Public spaces have been idealised as democratic domains, places of inclusiveness where is possible to be among friends and strangers, encounter differences and engage in planned or serendipitous interactions (Innerarity, 2006). Central to a city well-being, public spaces contribute to the quality of urban life, fostering social, cultural and economic capital (UN-Habitat, 2016). A vast body of literature focus on their social function (Figure 1), as providers of the place for peoples’ interaction with other people (Carmona, Heath, Tiesdell, & Oc, 2003; Gehl, 1987; Innerarity, 2006; Jacobs, 1961; Lefebvre, 1991; Sennett, 1977) and with their environment (Smaniotto & Menezes, 2016). Public spaces act as stage for the enactment of citizenship, to practice publicness, and as such they play a key role within the complex social infrastructure (Smaniotto Costa & Menezes, 2016). Societies’ differences and similarities are put on display in public spaces, allowing distinct groups to claim their right to appropriate particular places and manifest their sense of belonging to society (Innerarity, 2006; Mitchell, 1995). Public spaces enable symbolic identification (Carmona et al., 2003), they are the places where social and cultural identities and the individuals’ role in their community are negotiated, and this may foster the context for mutual understanding and respect, enabling the development of social bonds. Yet, historically, public space was also the site where power structures manifested themselves and dominant social and moral orders were produced, imposed and perpetuated (Sennett, 1977).

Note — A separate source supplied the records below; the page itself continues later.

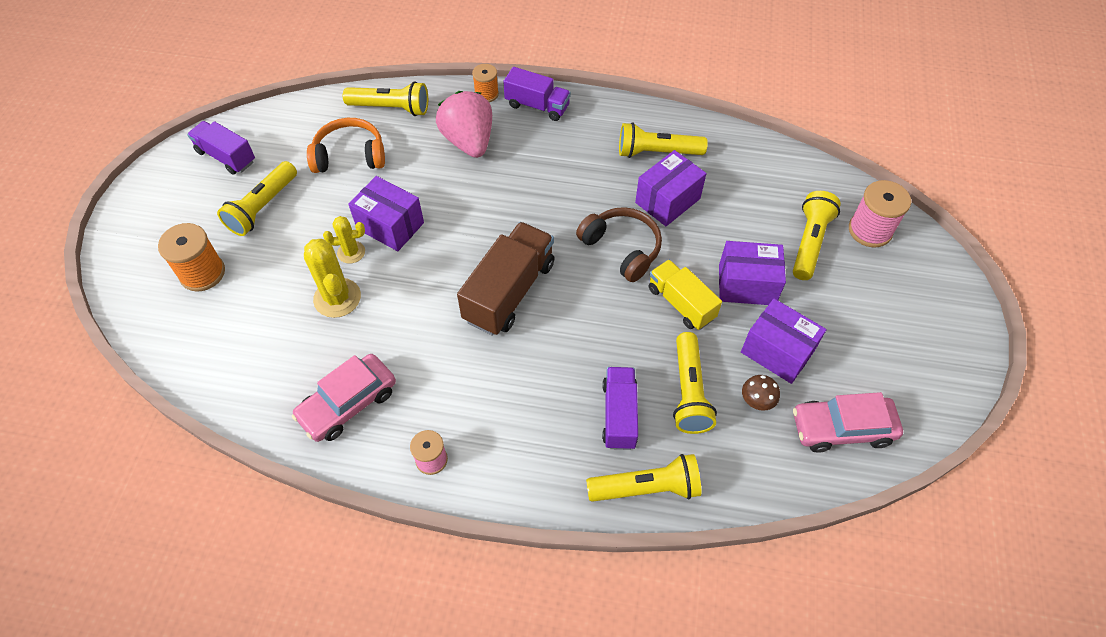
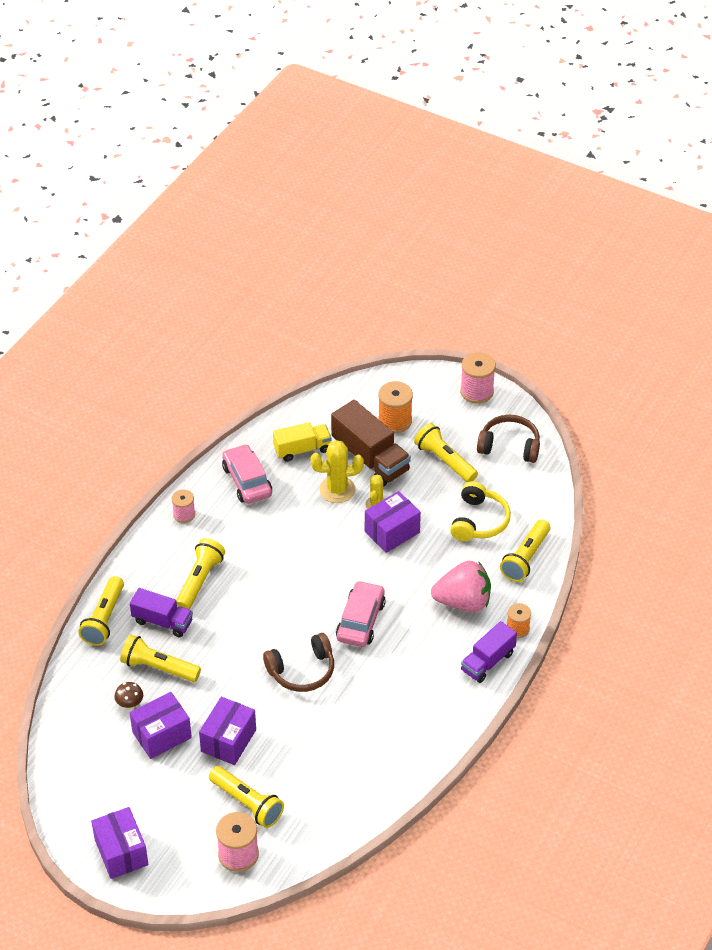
camera: 110 degrees right, 10 degrees down
purple truck [187,121,255,175] -> brown headphones [477,415,540,463]
orange headphones [307,118,385,173] -> yellow headphones [450,481,511,541]
brown truck [457,222,554,335] -> brown truck moved to [331,400,411,487]
yellow flashlight [619,122,708,158] -> yellow flashlight moved to [176,538,225,609]
purple box [635,150,706,226] -> purple box moved to [91,807,148,879]
yellow truck [649,259,722,330] -> yellow truck moved to [273,422,331,462]
pink car [793,392,903,452] -> pink car moved to [336,580,386,647]
none -> pink spool [460,352,496,404]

Moreover, those public spaces covered by plants and with soft surfaces (Figure 2) offer further environmental benefits as they improve the urban environmental quality (such as air purification, water storage, CO2 sequestration) and provide space for leisure and recreational activities (Smaniotto Costa, Suklje Erjavec, & Mathey, 2008).
They offer also further benefits for public mental health (Muñoz, 2009) and for decreasing in contemporary health problems as obesity and sedentarism (Godbey, 2009). Jacobs (1961) and Gehl (1987) drew attention to the importance of putting people at the centre of public space, analysing how people appropriate specific places, what are their spatial practises and needs towards creating better and more inviting public spaces.
C3Places following those premisses is analysing how specific users – teenagers or elderly – appropriate urban public open spaces and how they can be better configurated to respond to different needs. In Lisbon, observations seem to indicate that urban public spaces of transit, as streets (Figure 3), are used mainly for matters of convenience and proximity to primary spaces of daily significance as the home and the school (TBA).